Every week we would meet for dinner and she’d ask me if I’d done my quiet time yet. I’d shake my head and say that I can’t, and she’d wait another week for me. She knew how much I needed that time back, even when I didn’t recognize it myself. She knew how much I wanted to be at peace with my faith again, despite the fact that I couldn’t admit it most of the time.
I only fully got back to having my daily quiet time about a month ago. It took me nearly two years, but I’m back to those peaceful mornings. I drink my coffee and listen to music and read my Bible. But now the questions that I reflect on are often the questions that directly impact my daily life.
For the first half of college, I was living my life in fragments and I didn’t even realize it. Any piece of my life that was in conflict with my faith became detached, until my faith slowly started to become hollowed out because so many chunks of my life were missing from it. I wasn’t living out my faith. I was learning how to live around it.
You might be wondering how this all relates to the work I’m doing with our campus ministry and with Pride Alliance. The truth is that everything I’ve just written is at the heart of my work. My quiet time is what enables me to do what I’m doing every single day. It’s the reason why I can wear a rainbow bracelet to Bible study with confidence. It’s the reason I can keep my head up and my thoughts calm when Christians tell me that they disagree with my involvement in the LGBTQ community.
A lot of Christians who struggle with their sexuality have no idea how to respond, so they lock the struggle away.

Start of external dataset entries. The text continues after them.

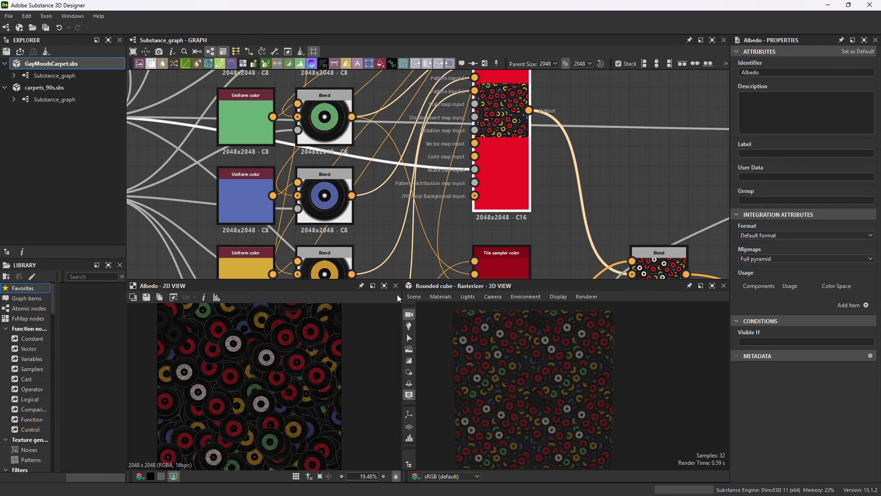
# Enlarge the previews and try tile Offset 0.6 and 0.85 before resetting it to 0.
pyautogui.scroll(4, 303, 380)
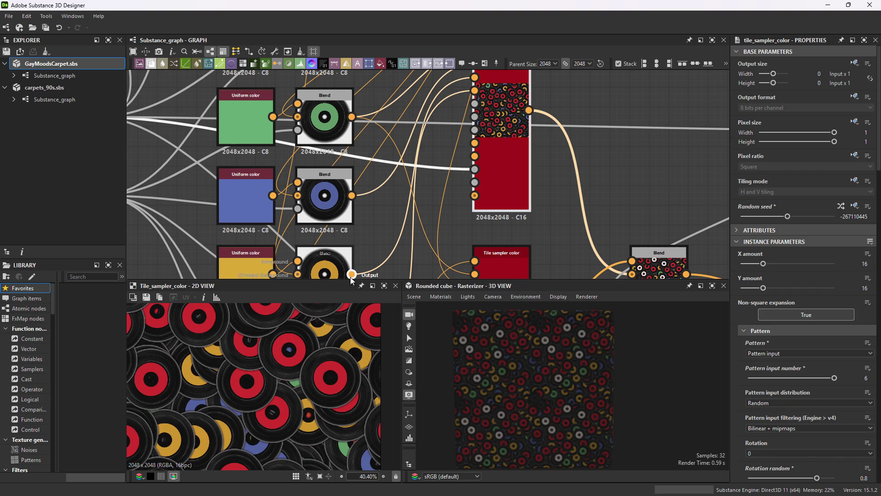
pyautogui.moveTo(351, 279); pyautogui.dragTo(351, 146)
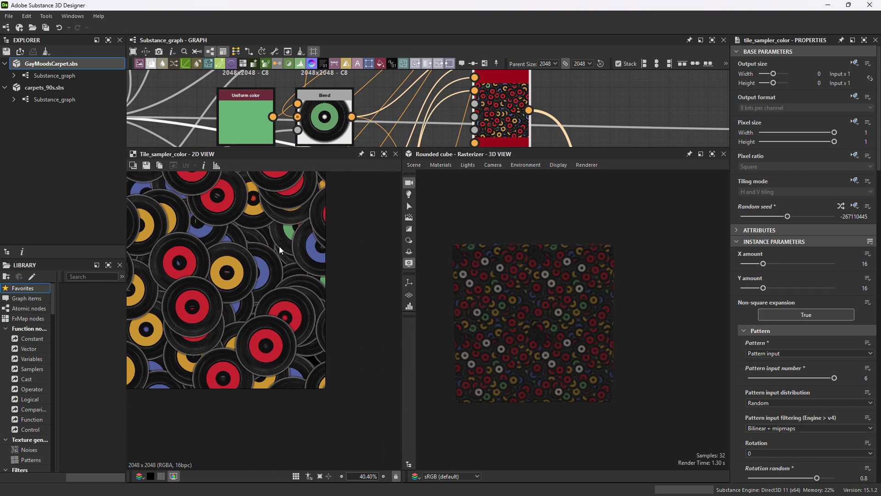
pyautogui.scroll(-9, 785, 273)
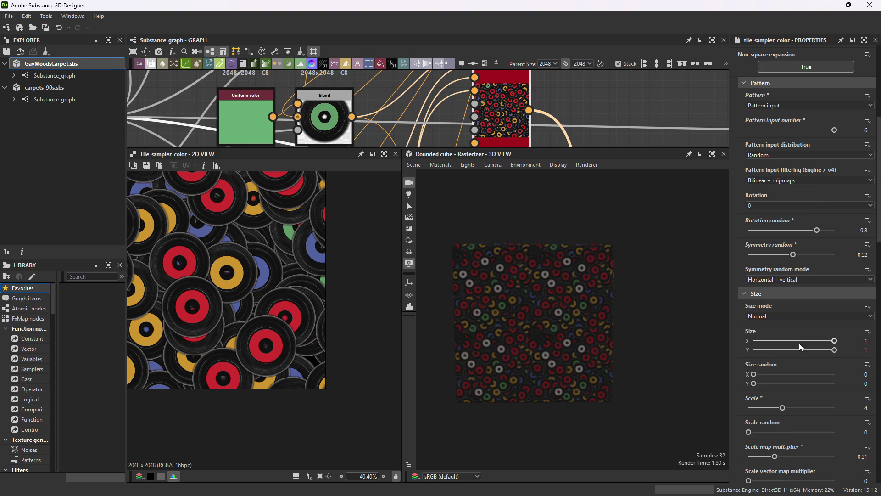
pyautogui.scroll(-7, 801, 347)
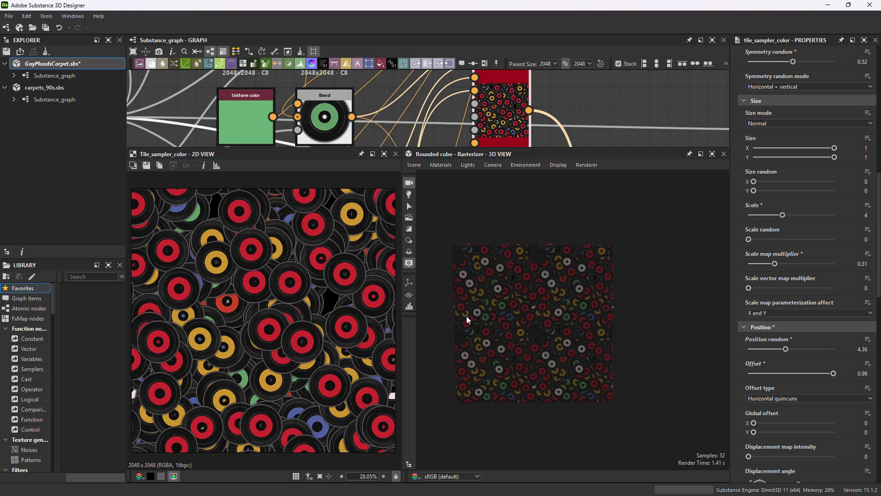
pyautogui.click(801, 375)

Now that I’m attuned to this, I see it happening all the time. I know that feeling because I’ve lived it. I lived it and I hated it.
If that’s where you’re at right now, know that you’re not the only one. There are Christians all over the place trying to rid themselves of that same feeling. The feeling of your faith and your sexuality having a full-out battle inside your head, where it seems like only one can be left standing at the end of the chaos.
This week was busy, and the fight to live out life as a bisexual Christian continues. But having that honesty with myself and my relationship with God is what keeps me going.
God knew I was bisexual all along.
The only thing that’s changed is how I’ve dealt with it, and how I’ve incorporated it into living out my faith. I’ve rediscovered my quiet time, and the entire journey of how it finally happened has been on my mind a lot this week.